__TEXTO DE APOIO__:
┌──

08 de fevereiro de 2018
O Diário do Pina viajou ontem para o Poço da Panela. Vestiu fantasia, colocou máscara e foi brincar. Aqui na minha terra, no carnaval, não se dança, não se samba: se brinca. Comprei uma máscara nova quando começaram as prévias do carnaval deste ano, na mão de uma artista, Guya. De papel maché, deixa de fora os olhos e das narinas para baixo. É relativamente confortável, comparada às de Lula Vassoureiro de Bezerros, de outros carnavais.
Estive na casa dele, já se vão duas décadas. Morava em uma casa de taipa, também seu ateliê, em bairro afastado. Na periferia, para lá do cemitério, que, já naquela época, a bem dizer, estava dentro da cidade. A população cresceu, não respeita nem o campo santo. Era um domingo de sol e não foi difícil encontrar sua casa sem saber o nome da rua. Pois Lula Vassoureiro, artesão de tantas máscaras, àquela época já havia ido aos Estados Unidos com tudo pago.

└──

__DADOS FORNECIDOS__:
┌──

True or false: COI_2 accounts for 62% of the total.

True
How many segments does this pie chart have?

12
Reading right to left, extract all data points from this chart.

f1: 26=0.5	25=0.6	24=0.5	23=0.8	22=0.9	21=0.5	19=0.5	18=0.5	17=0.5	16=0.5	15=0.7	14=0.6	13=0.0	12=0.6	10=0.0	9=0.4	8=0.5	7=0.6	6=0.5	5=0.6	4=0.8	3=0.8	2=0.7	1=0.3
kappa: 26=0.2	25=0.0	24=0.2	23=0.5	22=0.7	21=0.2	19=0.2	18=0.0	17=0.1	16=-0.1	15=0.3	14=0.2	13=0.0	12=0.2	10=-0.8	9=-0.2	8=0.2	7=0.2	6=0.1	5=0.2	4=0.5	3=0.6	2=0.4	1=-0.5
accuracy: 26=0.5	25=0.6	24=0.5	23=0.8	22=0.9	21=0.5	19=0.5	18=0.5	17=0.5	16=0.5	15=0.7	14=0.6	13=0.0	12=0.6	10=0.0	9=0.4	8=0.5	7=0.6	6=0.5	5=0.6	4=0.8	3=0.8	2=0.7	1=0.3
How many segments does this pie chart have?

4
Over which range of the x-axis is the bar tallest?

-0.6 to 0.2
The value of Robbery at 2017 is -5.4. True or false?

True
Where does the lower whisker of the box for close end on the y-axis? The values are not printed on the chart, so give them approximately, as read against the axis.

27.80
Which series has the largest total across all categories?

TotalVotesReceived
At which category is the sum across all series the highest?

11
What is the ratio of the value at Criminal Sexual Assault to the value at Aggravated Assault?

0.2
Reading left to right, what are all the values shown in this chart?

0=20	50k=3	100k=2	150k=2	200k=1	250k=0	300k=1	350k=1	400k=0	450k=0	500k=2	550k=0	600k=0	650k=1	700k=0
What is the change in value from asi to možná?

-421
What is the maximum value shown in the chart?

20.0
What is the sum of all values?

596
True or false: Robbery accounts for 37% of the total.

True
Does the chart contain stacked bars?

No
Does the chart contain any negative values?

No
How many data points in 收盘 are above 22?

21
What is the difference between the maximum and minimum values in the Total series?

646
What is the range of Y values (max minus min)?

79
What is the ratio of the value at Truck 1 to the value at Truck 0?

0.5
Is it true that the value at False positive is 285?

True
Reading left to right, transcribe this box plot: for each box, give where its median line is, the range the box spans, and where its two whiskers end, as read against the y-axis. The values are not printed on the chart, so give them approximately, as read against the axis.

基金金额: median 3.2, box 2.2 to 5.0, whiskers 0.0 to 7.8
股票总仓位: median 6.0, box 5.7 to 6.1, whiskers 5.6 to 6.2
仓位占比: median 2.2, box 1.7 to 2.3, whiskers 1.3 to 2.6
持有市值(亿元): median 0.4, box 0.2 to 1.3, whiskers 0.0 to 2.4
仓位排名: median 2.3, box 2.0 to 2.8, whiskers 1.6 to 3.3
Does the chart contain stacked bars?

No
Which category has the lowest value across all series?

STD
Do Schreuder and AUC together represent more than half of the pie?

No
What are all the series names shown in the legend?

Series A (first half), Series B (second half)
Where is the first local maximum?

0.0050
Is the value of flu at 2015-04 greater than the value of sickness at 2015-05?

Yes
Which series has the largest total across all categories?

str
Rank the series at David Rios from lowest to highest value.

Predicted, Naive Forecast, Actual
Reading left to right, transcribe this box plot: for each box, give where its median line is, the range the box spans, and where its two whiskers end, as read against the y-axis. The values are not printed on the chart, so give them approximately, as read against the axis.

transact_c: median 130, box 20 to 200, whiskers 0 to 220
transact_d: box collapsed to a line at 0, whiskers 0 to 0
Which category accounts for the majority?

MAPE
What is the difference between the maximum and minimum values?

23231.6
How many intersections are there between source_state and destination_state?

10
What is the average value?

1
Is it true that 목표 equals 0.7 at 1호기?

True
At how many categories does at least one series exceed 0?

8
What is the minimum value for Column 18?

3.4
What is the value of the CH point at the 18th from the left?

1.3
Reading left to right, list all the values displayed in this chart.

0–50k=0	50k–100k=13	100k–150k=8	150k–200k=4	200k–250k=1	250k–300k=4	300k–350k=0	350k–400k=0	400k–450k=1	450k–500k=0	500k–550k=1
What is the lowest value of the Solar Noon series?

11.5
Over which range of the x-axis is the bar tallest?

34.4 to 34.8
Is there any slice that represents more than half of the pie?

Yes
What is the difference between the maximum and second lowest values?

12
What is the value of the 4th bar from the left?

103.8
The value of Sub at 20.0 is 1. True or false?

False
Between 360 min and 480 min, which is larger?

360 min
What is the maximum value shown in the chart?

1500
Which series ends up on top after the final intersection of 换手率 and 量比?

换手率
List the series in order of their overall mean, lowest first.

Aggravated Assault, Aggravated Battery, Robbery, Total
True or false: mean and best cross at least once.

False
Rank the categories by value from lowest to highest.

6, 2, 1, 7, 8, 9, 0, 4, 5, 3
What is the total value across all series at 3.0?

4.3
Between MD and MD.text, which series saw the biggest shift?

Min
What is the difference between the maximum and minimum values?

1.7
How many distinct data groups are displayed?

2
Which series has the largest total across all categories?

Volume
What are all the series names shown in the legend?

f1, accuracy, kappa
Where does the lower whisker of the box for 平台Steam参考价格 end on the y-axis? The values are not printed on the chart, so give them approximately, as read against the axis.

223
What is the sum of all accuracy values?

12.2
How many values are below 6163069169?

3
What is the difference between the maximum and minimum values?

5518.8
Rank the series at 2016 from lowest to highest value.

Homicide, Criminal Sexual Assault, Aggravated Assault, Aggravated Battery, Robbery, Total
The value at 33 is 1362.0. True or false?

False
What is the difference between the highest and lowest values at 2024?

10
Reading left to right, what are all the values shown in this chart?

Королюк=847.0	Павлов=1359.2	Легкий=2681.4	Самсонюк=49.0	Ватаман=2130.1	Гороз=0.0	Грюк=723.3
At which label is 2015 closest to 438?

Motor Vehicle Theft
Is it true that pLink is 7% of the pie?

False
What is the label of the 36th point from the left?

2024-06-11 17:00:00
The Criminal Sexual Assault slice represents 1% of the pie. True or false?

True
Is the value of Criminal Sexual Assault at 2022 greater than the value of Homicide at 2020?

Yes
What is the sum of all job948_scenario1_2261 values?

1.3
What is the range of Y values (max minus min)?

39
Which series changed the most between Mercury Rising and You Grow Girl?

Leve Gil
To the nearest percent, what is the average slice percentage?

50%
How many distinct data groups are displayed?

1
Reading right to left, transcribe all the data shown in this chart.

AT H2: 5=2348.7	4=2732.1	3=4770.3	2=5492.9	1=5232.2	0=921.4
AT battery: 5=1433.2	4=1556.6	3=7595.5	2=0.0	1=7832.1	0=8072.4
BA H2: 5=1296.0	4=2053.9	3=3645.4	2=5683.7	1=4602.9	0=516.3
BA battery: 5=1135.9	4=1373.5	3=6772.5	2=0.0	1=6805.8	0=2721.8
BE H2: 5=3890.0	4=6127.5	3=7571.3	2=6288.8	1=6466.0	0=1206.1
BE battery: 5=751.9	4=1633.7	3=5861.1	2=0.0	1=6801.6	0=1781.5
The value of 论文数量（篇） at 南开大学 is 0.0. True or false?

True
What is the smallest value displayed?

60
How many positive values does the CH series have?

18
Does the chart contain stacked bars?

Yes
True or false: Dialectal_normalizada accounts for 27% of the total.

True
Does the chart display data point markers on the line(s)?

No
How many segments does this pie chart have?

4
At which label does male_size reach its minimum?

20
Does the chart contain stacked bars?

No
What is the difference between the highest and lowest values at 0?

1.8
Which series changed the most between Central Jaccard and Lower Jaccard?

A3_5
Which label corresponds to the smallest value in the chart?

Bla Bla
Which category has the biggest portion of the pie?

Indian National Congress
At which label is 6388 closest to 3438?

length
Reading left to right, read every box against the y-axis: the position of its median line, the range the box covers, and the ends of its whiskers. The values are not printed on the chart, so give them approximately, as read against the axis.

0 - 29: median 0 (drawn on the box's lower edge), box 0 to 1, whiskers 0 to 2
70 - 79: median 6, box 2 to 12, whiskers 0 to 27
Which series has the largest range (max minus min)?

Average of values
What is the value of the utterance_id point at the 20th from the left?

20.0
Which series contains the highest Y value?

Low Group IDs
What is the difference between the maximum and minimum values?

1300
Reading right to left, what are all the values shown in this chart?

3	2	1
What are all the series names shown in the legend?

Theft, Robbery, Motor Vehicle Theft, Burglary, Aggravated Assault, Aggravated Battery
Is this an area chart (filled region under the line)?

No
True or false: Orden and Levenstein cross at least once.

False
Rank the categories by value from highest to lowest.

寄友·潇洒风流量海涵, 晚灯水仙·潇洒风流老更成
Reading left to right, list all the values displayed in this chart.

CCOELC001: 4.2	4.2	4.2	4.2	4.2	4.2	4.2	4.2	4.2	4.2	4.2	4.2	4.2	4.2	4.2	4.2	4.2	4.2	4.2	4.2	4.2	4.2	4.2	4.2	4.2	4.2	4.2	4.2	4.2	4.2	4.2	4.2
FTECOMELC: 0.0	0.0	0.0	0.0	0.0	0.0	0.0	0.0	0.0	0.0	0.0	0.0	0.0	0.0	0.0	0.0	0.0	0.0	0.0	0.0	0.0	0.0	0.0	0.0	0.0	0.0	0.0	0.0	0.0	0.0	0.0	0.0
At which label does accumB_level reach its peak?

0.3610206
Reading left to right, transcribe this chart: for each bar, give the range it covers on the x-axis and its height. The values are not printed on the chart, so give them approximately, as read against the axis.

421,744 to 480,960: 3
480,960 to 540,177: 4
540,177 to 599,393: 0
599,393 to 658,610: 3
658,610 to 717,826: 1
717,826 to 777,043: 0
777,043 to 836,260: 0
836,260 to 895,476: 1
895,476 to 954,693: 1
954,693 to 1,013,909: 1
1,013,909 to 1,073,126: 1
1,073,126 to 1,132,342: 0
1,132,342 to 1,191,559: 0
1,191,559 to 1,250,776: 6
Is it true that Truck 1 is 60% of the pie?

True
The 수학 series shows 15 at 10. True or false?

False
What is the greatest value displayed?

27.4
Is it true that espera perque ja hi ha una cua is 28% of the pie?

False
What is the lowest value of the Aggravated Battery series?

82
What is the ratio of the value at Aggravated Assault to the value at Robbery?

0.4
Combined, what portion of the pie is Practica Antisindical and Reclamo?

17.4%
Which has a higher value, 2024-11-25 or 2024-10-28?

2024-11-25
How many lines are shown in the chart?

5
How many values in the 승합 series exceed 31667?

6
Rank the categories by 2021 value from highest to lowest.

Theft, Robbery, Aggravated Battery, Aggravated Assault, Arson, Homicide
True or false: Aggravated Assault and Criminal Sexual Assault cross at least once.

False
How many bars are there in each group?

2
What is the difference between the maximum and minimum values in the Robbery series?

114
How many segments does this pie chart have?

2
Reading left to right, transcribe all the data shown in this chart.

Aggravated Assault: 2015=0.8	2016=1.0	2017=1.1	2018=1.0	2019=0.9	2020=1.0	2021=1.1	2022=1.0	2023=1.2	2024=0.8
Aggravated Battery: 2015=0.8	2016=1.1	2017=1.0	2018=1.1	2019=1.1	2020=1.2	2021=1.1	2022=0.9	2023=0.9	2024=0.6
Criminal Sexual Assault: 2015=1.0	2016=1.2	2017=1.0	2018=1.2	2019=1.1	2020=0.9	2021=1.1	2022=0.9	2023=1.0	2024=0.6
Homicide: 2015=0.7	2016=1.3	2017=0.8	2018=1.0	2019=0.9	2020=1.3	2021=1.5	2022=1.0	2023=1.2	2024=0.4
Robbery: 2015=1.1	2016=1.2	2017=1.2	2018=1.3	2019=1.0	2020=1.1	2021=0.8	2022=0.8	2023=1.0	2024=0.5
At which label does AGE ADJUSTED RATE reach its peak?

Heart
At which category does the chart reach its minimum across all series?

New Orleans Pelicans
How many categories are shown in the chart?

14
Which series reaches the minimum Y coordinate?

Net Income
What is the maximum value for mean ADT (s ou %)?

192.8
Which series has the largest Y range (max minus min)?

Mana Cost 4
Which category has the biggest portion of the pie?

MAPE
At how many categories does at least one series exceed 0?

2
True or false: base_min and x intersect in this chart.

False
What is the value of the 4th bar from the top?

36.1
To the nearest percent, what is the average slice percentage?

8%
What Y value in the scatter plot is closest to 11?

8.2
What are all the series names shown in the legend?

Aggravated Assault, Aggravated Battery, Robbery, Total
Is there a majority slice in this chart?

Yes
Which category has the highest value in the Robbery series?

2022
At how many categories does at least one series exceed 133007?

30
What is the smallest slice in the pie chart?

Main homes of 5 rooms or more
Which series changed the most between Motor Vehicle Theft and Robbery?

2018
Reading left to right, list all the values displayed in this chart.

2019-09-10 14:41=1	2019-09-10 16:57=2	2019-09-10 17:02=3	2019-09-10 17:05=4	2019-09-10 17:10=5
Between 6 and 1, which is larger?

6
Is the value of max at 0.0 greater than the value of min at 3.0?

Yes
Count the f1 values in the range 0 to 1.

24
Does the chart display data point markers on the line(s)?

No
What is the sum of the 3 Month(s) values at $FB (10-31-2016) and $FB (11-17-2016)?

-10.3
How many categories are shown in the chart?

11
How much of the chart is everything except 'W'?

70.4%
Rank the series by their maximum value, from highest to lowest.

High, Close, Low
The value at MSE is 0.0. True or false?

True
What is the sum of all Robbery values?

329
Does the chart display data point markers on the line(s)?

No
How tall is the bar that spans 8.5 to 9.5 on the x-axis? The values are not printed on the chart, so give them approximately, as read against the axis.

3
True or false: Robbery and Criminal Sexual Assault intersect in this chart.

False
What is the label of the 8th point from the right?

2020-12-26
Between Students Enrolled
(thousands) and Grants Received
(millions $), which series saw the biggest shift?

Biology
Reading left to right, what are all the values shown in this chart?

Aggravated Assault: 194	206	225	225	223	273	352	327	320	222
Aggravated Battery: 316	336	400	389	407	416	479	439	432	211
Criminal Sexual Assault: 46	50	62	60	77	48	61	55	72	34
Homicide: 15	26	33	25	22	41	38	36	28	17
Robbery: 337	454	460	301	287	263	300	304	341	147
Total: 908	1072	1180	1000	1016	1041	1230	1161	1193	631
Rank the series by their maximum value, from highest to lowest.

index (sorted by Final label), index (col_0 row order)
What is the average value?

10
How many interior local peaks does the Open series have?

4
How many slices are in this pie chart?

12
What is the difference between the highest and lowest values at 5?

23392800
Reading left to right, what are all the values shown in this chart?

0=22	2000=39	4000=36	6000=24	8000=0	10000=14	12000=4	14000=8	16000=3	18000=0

└──

__ATIVIDADE PROPOSTA__:
Reproduza fielmente o trecho do texto de apoio que começa em "Estive na casa" e segue até "com tudo pago.".

__RESOLUÇÃO__:
Estive na casa dele, já se vão duas décadas. Morava em uma casa de taipa, também seu ateliê, em bairro afastado. Na periferia, para lá do cemitério, que, já naquela época, a bem dizer, estava dentro da cidade. A população cresceu, não respeita nem o campo santo. Era um domingo de sol e não foi difícil encontrar sua casa sem saber o nome da rua. Pois Lula Vassoureiro, artesão de tantas máscaras, àquela época já havia ido aos Estados Unidos com tudo pago.